You can find part-time on- and off-campus positions, internships and full-time positions specifically for UA students and alumni, according to the Wildcat JobLink website. What this really means is that you can find positions specifically for some UA students and alumni.
A few weeks ago, the UA Spring-Career Days proved the same thing: UA Career Services really only serves a portion of students’ interests. Promised with an opportunity to gain valuable insights about opportunities and obtain leads for post-graduation employment, the fair was unimpressive.
My hopes for the career fair were to find an inkling of any job opportunity that could present itself after graduation in December. With such a large event held in the Student Union Memorial Center, I expected to find more opportunities.
A friend and I were both presented with rows and rows of employers searching for business analysts, engineers or—unfortunately for me-—salespeople. The only jobs I was qualified for were sales jobs and government jobs. The sales I would be making had nothing to do with what I studied for the past four years, and selling insurance is not my life goal.
Overall, the career fair was not a good representation of jobs available to students of all majors, and those not represented are left in the dark about their future plans after graduation.
Wildcat JobLink is an online resource many students use to look for jobs.

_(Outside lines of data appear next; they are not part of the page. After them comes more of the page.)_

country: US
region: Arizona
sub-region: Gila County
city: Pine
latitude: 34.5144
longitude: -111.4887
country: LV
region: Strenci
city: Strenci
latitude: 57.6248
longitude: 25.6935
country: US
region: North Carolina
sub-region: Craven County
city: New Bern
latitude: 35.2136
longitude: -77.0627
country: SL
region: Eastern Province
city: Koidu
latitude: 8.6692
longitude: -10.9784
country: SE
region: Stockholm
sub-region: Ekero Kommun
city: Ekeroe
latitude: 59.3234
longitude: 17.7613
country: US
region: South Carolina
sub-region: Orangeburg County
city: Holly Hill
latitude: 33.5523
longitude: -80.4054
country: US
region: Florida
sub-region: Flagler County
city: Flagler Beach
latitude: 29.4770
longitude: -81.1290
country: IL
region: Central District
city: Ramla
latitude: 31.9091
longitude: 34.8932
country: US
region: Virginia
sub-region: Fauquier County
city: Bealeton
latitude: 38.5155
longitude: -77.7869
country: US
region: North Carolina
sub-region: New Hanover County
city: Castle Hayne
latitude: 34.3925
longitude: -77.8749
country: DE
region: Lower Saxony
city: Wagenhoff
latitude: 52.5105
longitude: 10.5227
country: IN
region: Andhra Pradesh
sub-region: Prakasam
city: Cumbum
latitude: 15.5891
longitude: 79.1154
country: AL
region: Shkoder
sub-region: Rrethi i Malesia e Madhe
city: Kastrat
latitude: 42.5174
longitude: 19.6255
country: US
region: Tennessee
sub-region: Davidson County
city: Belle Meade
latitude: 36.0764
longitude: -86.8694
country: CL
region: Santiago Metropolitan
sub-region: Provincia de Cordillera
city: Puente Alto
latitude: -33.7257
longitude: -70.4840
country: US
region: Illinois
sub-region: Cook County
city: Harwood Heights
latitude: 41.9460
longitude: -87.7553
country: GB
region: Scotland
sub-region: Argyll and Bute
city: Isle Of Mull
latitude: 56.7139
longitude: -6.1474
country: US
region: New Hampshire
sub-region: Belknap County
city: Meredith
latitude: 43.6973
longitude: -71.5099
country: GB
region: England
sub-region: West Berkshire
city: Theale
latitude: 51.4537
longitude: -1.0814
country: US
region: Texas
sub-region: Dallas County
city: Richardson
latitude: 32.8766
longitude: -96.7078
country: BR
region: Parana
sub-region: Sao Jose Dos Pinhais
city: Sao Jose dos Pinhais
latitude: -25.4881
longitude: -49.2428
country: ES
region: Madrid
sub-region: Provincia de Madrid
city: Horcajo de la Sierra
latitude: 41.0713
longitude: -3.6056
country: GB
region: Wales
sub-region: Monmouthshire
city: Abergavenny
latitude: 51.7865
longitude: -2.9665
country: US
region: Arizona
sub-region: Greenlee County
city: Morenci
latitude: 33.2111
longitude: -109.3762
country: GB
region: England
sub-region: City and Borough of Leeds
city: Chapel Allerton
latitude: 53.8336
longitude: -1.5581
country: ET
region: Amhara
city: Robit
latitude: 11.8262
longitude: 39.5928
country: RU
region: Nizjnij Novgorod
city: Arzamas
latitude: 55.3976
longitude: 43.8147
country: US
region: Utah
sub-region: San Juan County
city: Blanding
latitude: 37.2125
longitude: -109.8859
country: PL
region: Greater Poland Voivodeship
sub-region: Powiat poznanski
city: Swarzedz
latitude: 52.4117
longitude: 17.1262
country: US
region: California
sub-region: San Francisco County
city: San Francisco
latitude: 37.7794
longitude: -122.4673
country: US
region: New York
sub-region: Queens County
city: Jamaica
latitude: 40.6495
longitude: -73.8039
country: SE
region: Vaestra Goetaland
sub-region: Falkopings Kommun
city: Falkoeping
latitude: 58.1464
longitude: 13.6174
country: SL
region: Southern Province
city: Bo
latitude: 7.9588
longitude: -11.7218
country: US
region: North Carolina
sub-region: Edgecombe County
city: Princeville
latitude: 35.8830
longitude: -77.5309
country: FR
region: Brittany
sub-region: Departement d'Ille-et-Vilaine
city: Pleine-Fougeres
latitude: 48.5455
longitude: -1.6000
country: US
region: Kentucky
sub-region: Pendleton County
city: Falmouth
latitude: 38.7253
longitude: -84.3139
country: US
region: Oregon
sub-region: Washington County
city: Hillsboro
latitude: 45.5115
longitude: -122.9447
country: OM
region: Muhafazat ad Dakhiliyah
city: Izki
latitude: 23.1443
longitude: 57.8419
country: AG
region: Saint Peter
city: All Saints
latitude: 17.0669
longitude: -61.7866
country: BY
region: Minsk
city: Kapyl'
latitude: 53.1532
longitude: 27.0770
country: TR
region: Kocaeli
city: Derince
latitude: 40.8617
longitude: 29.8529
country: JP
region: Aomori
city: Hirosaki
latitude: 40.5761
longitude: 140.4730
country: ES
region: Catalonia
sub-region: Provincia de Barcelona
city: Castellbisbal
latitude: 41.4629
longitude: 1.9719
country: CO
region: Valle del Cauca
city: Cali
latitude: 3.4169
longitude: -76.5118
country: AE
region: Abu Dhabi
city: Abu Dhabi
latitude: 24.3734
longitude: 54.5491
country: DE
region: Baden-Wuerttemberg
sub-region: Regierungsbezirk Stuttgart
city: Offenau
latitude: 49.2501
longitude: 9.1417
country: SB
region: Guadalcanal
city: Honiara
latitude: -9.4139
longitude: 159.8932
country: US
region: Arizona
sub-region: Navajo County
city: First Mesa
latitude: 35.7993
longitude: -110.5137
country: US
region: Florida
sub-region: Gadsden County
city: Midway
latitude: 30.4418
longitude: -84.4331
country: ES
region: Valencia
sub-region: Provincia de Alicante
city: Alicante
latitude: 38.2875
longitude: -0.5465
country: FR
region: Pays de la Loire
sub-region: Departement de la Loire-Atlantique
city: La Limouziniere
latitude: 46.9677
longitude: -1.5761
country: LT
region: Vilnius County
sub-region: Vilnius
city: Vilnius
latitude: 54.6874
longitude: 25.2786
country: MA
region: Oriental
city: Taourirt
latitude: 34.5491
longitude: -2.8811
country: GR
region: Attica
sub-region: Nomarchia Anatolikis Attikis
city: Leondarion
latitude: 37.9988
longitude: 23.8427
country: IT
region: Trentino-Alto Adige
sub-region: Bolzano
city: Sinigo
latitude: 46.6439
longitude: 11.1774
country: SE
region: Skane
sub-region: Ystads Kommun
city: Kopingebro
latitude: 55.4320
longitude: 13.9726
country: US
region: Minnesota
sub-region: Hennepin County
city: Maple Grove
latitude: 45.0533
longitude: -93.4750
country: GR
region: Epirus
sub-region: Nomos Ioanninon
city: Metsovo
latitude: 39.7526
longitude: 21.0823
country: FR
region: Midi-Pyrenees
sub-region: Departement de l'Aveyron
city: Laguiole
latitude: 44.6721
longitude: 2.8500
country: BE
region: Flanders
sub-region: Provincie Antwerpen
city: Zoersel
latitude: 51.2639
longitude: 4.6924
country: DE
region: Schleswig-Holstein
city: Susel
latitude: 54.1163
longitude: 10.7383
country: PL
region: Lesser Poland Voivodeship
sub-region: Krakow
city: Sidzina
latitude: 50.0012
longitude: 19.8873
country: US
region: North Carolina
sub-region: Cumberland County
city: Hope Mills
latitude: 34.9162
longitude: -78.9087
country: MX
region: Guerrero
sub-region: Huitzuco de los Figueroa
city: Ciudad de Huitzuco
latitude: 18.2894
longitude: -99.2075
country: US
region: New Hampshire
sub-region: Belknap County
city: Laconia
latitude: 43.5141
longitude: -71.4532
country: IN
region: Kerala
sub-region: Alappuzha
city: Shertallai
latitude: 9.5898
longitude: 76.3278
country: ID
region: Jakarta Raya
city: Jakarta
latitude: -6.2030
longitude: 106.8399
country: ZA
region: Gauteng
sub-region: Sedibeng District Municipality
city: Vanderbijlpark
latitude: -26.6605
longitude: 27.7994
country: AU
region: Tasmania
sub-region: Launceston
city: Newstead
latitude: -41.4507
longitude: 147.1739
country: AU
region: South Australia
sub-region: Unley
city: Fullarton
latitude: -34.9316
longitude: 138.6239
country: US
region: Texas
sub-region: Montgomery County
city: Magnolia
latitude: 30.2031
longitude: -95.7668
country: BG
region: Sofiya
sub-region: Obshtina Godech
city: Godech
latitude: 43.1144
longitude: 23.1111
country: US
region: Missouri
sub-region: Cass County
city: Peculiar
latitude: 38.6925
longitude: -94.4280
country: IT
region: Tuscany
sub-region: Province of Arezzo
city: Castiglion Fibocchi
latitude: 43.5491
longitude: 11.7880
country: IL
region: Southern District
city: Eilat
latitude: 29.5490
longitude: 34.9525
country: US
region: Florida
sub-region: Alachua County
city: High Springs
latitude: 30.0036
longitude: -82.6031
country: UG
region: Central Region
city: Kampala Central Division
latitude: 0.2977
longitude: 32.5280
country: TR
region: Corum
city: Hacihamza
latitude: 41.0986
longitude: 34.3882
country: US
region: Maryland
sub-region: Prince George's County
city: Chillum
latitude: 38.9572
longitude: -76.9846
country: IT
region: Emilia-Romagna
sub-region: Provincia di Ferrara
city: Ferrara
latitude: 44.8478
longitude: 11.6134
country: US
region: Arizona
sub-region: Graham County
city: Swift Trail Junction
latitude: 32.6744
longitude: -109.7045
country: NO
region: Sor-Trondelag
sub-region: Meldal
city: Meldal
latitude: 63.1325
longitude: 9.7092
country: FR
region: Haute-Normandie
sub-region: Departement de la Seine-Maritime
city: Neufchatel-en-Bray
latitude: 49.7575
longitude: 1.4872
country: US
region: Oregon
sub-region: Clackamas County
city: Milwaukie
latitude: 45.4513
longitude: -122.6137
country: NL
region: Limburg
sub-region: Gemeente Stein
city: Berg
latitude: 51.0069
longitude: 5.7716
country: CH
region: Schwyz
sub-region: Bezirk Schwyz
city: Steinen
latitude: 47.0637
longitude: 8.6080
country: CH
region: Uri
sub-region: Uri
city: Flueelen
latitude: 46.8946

While this selection is a bit better than what is represented at the career fair, the outlook is still bleak for many.
A colleague of mine graduating in May with two major areas of study and a great internship was applying to several jobs through JobLink and was given a 100 percent match with a job opening at a pie shop in Phoenix.
Two college degrees and the most suitable option offered by JobLink was at a pie shop.
Students not in engineering or business are generally underserved by Career Services and given no direction through this service to find employment after college.
In the current economy, so many millennials are graduating with no job prospects, forcing them to move back home with their parents. One would presume that the UA would work harder to take a stand against unemployment rates of new graduates.
If no guidance is provided for new graduates in colleges outside of business and sciences, it is far more unlikely these students will successfully begin their careers upon graduating.
The trend of the “dead-beat” millennial will only get worse if those millennials are initially led to believe—falsely—by their university that they have prospective careers in their field of choice.
Career Services needs to be more forward about the qualifications for the jobs listed or work harder to be inclusive of all majors. No student should have to pay to use the service and get nothing from it when they need it.